The High Courts and the Supreme Court, as the guardians of our Constitution, have a solemn duty to uphold Article 13’s fundamental rights of protection against double jeopardy
In open defiance of Article 13 of our Constitution, binding Supreme Court rulings, and centuries of global jurisprudence that treat double jeopardy as an unbreakable rule, the May 9 prosecutions march on undeterred. The same people, over the same alleged criminal conspiracy, are herded from one courtroom to another like a travelling circus of legal futility—Lahore, Rawalpindi, Faisalabad, Mianwali, Sargodha and wherever else a gavel can be found. Each charge rehashes the same “criminal conspiracy,” points to the same alleged meeting at Zaman Park, and rests on the same two miracle witnesses—two police constables blessed with such supernatural powers. What we are watching is not law, it is a bad soap opera on state funding, endlessly recycled, badly acted, and embarrassingly self-aware.
The law is no longer a shield—it has been twisted into a performance, being stretched to the point of parody. The accused are not mere names etched on a charge sheet; they are fathers, sons, educators, professionals. They’ve already faced the system for the same charge. Some have been found guilty. Others have been acquitted. But all are now ensnared again, because once accused, always accused, it seems for 9th May theatre. Their real crime? Allegedly present at an alleged meeting that the State has retrofitted into the opening act of a criminal conspiracy (offence) script. And now, every courtroom becomes a stage where they must re-enact their guilt, again and again, until someone finally applauds that the performance is finally convincing. “There is no cruelty more refined,” wrote Dostoevsky, “than to give hope where there is none.” And what is an acquittal, if not a dark joke, when another FIR waits backstage like an understudy for its cue?
The true cost cannot be tallied in legal pages. It is written in sleepless nights, splintered families, and children asking, “Again, father?” In lost jobs. In banned travel. In delayed weddings. In dignity worn thin. And most tragically, in the slow death of public faith in justice.
Why? Because when the system demands a prosecution spectacle, law becomes choreography and justice takes the shape of performance art. Meanwhile, the accused stand alone, tragic protagonists in an absurdist loop, where even acquittal is just an intermission.

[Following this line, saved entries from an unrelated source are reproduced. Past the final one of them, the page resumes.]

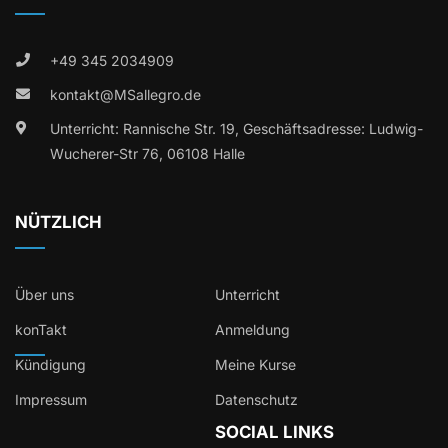
+49 345 2034909
kontakt@MSallegro.de
Unterricht: Rannische Str. 19, Geschäftsadresse: Ludwig-
Wucherer-Str 76, 06108 Halle
NÜTZLICH
Über uns
Unterricht
konTakt
Anmeldung
Kündigung
Meine Kurse
Impressum
Datenschutz
SOCIAL LINKS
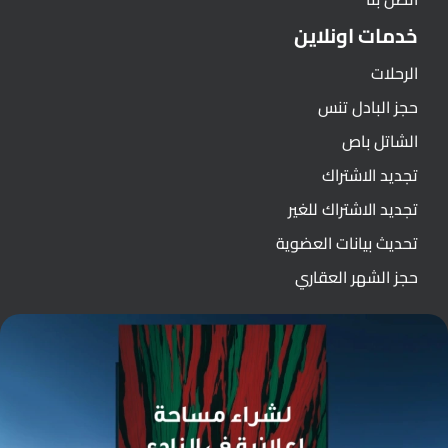
خدمات اونلاين
الرحلات
حجز البادل تنس
الشاتل باص
تجديد الاشتراك
تجديد الاشتراك للغير
تحديث بيانات العضوية
حجز الشهر العقاري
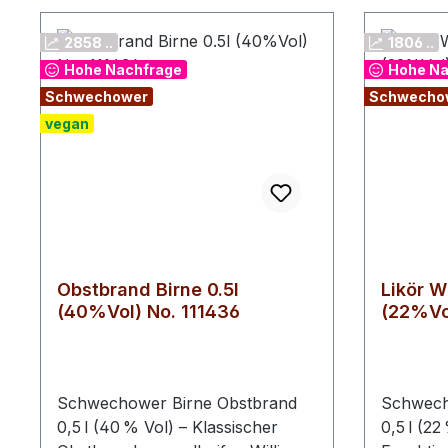
2858 ..
1806 ..
Hohe Nachfrage
Hohe Na
Schwechower
Schwecho
vegan
Obstbrand Birne 0.5l
Likör W
(40%Vol) No. 111436
(22%Vol
Schwechower Birne Obstbrand
Schwech
0,5 l (40 % Vol) – Klassischer
0,5 l (22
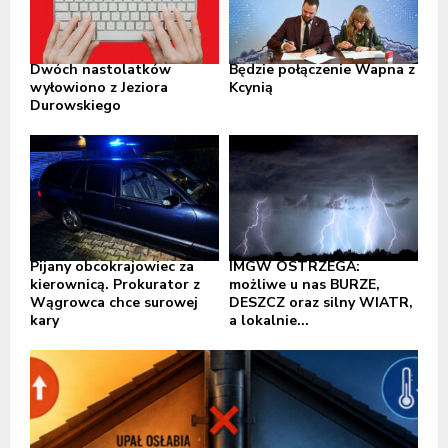
Dwóch nastolatków
Będzie połączenie Wapna z
wyłowiono z Jeziora
Kcynią
Durowskiego
Pijany obcokrajowiec za
IMGW OSTRZEGA:
kierownicą. Prokurator z
możliwe u nas BURZE,
Wągrowca chce surowej
DESZCZ oraz silny WIATR,
kary
a lokalnie...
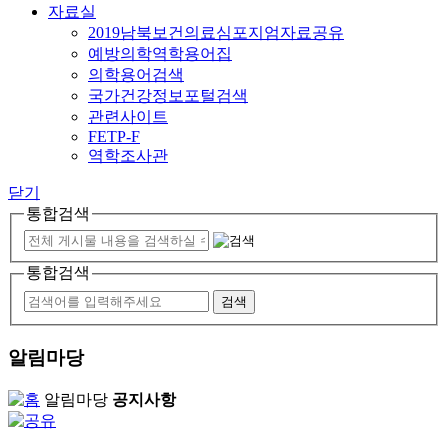
자료실
2019남북보건의료심포지엄자료공유
예방의학역학용어집
의학용어검색
국가건강정보포털검색
관련사이트
FETP-F
역학조사관
닫기
통합검색
통합검색
알림마당
알림마당
공지사항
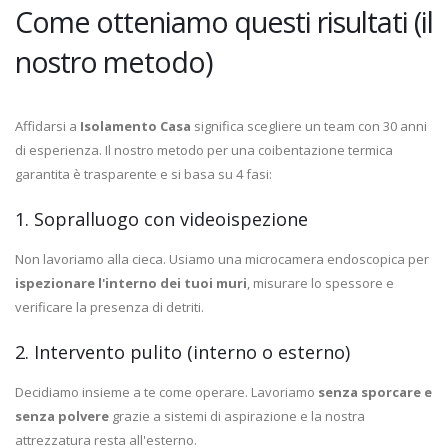
Come otteniamo questi risultati (il
nostro metodo)
Affidarsi a
Isolamento Casa
significa scegliere un team con 30 anni
di esperienza. Il nostro metodo per una coibentazione termica
garantita è trasparente e si basa su 4 fasi:
1. Sopralluogo con videoispezione
Non lavoriamo alla cieca. Usiamo una microcamera endoscopica per
ispezionare l'interno dei tuoi muri
, misurare lo spessore e
verificare la presenza di detriti.
2. Intervento pulito (interno o esterno)
Decidiamo insieme a te come operare. Lavoriamo
senza sporcare e
senza polvere
grazie a sistemi di aspirazione e la nostra
attrezzatura resta all'esterno.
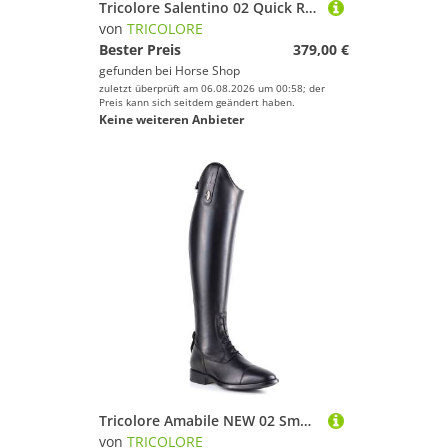
Tricolore Salentino 02 Quick Reitstiefel by DeNiro
von
TRICOLORE
Bester Preis
379,00 €
gefunden bei
Horse Shop
zuletzt überprüft am 06.08.2026 um 00:58; der
Preis kann sich seitdem geändert haben.
Keine weiteren Anbieter
Tricolore Amabile NEW 02 Smooth Glattleder Reitstiefel by DeNiro
von
TRICOLORE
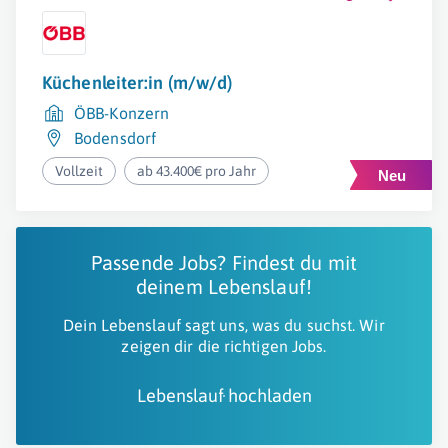
Küchenleiter:in (m/w/d)
ÖBB-Konzern
Bodensdorf
Vollzeit
ab 43.400€ pro Jahr
Passende Jobs? Findest du mit
deinem Lebenslauf!
Dein Lebenslauf sagt uns, was du suchst. Wir
zeigen dir die richtigen Jobs.
Lebenslauf hochladen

So what is to be done? The answer is not submission, it is judicial defiance. The High Courts and the Supreme Court, as the guardians of our Constitution, have a solemn duty to uphold Article 13’s fundamental rights of protection against double jeopardy. They must rise and say: Enough. Let the doctrine of double jeopardy breathe once more. Justice is not a ghost story to be endlessly replayed. It is not a theatre. The state cannot be allowed to play legal poker, reshuffle the legal deck until it finds a desired outcome. As Shakespeare wrote in King Lear: “The wheel is come full circle.” But in this judicial theatre, the prosecution wheel does not stop—it spins endlessly, grinding justice into repetition. This is not a casino. It is a courtroom and it’s time it started acting like one.